Metropolitan News-Enterprise

 

Friday, July 22, 2011

 

Page 1

 

Judges’ Groups Seek to Restore Trial Court Funding

 

By a MetNews Staff Writer

 

The California Judges Association and Alliance of California Judges both said yesterday that they intend to call on the Judicial Council to take measures beyond those recommended by its budget committees to mitigate cuts in trial court funding at today’s meeting in San Francisco.

Both propose making cuts to the judiciary’s administrative functions as a money saving measure, and the CJA said it explicitly opposed a Judicial Council budget committee recommendation for a 15.2 percent cut to all areas of the branch in the next fiscal year, backpedaling the organization away from comments by its outgoing president which implied his support of the proposal.

San Bernardino Superior Court Judge Keith Davis, the CJA president, had been quoted in the San Jose Mercury News ask criticizing an alliance proposal for the Administrative Office of the Courts to absorb the brunt of $350 million in cuts approved by the Legislature last month as “an idea that doesn’t have a lot of support along the broad base of the judiciary.”

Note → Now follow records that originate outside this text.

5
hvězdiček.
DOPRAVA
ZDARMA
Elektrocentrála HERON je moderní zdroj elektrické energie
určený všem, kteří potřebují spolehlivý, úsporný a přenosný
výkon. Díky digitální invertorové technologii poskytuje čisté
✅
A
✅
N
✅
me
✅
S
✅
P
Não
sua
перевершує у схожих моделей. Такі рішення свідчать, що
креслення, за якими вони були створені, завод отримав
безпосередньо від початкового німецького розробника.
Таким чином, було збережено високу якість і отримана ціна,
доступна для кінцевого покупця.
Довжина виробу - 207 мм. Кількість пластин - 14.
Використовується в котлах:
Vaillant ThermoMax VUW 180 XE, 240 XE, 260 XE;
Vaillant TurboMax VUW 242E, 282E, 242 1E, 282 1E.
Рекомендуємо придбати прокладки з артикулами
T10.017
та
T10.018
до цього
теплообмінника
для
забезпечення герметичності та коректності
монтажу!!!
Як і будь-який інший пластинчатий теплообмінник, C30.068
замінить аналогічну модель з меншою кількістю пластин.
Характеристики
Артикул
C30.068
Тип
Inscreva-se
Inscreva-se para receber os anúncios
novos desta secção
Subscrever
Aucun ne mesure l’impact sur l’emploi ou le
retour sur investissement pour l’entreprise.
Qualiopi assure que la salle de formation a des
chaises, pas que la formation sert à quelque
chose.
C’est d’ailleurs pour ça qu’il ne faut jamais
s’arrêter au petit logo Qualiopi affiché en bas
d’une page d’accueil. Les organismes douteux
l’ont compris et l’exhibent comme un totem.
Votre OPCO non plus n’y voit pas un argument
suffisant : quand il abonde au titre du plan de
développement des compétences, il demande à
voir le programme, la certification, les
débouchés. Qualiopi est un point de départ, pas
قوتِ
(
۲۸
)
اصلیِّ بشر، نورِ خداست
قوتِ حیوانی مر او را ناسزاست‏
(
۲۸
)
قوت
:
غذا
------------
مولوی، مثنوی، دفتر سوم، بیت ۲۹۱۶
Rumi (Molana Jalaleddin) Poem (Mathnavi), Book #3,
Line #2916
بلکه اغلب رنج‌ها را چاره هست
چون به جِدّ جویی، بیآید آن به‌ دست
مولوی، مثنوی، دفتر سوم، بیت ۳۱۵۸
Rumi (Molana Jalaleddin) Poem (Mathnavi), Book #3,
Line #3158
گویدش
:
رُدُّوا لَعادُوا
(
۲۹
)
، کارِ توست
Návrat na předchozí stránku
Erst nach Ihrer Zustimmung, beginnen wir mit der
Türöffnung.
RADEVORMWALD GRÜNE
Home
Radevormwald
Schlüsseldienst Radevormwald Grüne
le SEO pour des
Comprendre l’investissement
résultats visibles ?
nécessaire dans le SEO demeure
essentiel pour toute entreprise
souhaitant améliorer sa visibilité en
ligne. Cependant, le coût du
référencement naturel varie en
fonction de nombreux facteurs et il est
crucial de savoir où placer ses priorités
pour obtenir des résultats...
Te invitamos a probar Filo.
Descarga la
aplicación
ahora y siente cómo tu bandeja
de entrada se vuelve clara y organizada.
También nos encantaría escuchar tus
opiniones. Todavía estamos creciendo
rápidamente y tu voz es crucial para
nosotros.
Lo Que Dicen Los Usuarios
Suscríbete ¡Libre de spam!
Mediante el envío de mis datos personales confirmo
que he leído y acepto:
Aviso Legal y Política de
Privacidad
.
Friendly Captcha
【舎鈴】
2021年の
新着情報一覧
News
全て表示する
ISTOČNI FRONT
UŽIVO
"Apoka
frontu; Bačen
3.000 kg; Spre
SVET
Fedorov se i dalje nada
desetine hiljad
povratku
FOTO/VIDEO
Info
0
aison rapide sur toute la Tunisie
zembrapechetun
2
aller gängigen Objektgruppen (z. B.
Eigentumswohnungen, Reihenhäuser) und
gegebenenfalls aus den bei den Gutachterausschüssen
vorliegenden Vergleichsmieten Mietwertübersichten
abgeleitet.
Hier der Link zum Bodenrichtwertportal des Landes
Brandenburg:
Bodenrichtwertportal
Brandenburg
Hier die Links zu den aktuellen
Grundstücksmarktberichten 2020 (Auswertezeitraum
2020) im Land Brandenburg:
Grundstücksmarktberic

His organization’s statement yesterday, however, said the CJA is proposing just that.

The statement, which was attributed to Davis, said “the business of this branch is making certain California’s citizens have courts from which they can get justice every working day of the year.”

After last Wednesday’s meeting of the Trial Court Budget Working Group and appellate leadership “CJA understands that in the current fiscal crisis…there were no good choices to make,” and the committees were “forced to select among the least onerous options.”

The recommendations put forth by the committees were for a cut in funding for the trial courts by 6.7 percent, a 9.7 percent cut for the California Supreme Court and Court of Appeal, and a 12 percent reduction for the Judicial Council and Administrative Office of the Courts this year, which would increase to 15.2 percent across the board next year.

CJA’s statement yesterday advocated for the council to “examine other sources of money” restore funds cut from trial courts from last year and avoid cuts this year, such as “resources available to the Judicial Council through further cuts to branch administrative costs, including the AOC.”

The organization said it “does recognize that the AOC provides essential services to the trial and appellate courts,” but insisted “cuts should come primarily from those parts of the branch involving non-essential administration and management overhead.”

A proposal put forth by the Alliance asks the council “to set a goal of full mitigation” for recent funding cuts to the trial courts and direct the AOC to “determine and report back options from their budget or any other legally available source to achieve this additional mitigation.”

The alliance also suggests that allocations for the California Case Management System’s “development, deployment, maintenance, and operations be identified by staff as further mitigation and reported back to the Judicial Council.”

A spokesperson for the group remarked yesterday that the councils “is poised to make a far-reaching decision that will affect every trial court in the state and they do so without every option and all available information” as the AOC has “never proposed a recommendation wherein they suffer deep and significant cuts to the staff and programs.”

She contended the proposal coming from the budget committees “underscores staff priorities, and that is to maintain the AOC at the cost of open courtrooms.”